### Tasks for this exercise
(1) Answer these questions from the report on AI in African business:
(a) What percentage of CEOs in the recent IBM survey said they will use gen AI to inform strategic decisions?
(b) What share of IT professionals globally say IT complexity is impeding success in deploying AI?
(c) What position does Saad Toma hold?
(2) From the report on AI in African business, return the part that opens with the words containing "In Africa, many" and closes with "across the lifecycle.".
(3) List every percentage figure that appears in the report on AI in African business.

Kathy Gibson reports from Gitex Africa Morocco – As generative artificial intelligence (GenAI) permeates every organisation, the way we do business and operate our companies has got to change.

African business leaders believe that GenAI will help their companies to achieve competitive advantage, with the value coming from creators using the tools to increase productivity and savings, says Saad Toma, GM of IBM Middle East and Africa.

Indeed, in a recent IBM survey, 43% of CEOs said they will use gen AI to inform strategic decisions. Meanwhile, AI is projected to enhance human productivity and unlock $16-trillion in value by 2030.

However, adopting AI is not without its obstacles, Toma points out. Globally, 82% of IT professionals say IT complexity is impeding success in deploying AI, while 55% of business leaders lack key information regarding their technology spending decisions.

In Africa, many organisations face barriers such as costs, market and regulatory factors, workforce readiness, infrastructure, skills gap, ethics and governance.

Toma believes that, to overcome these challenges, organisations must move to an AI-first approach, where AI is integrated into their business strategy across the lifecycle.

“Being AI-first enables businesses to be value creators rather than solely value users. Companies that will lead their respective industries for the next decade or two will be the ones that decide to be AI-first.”

(Figure understanding tasks)
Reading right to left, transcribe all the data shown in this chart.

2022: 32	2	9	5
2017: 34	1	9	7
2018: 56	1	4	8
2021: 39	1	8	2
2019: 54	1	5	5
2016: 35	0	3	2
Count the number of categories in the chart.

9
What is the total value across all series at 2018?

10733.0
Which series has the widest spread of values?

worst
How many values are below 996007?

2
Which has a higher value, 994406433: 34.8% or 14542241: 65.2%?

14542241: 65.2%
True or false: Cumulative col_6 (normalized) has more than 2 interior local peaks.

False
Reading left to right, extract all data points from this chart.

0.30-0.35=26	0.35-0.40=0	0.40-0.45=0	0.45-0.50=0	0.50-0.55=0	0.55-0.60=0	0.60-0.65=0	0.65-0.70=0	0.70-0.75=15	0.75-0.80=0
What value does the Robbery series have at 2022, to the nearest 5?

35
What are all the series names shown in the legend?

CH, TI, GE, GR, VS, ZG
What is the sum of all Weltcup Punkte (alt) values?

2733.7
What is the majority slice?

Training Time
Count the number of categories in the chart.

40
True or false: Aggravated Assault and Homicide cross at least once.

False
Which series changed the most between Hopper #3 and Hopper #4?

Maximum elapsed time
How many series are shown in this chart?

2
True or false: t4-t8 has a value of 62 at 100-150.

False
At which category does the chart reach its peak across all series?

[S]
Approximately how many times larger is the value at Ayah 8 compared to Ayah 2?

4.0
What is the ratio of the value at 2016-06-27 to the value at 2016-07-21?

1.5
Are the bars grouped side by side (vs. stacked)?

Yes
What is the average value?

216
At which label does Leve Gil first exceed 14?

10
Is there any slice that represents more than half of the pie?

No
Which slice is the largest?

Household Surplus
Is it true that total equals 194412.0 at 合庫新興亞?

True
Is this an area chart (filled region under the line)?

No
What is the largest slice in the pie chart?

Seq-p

### Answers for the tasks
(1)
(a) 43%
(b) 82%
(c) GM of IBM Middle East and Africa

(2)
In Africa, many organisations face barriers such as costs, market and regulatory factors, workforce readiness, infrastructure, skills gap, ethics and governance.

Toma believes that, to overcome these challenges, organisations must move to an AI-first approach, where AI is integrated into their business strategy across the lifecycle.

(3) 43%, 82%, 55%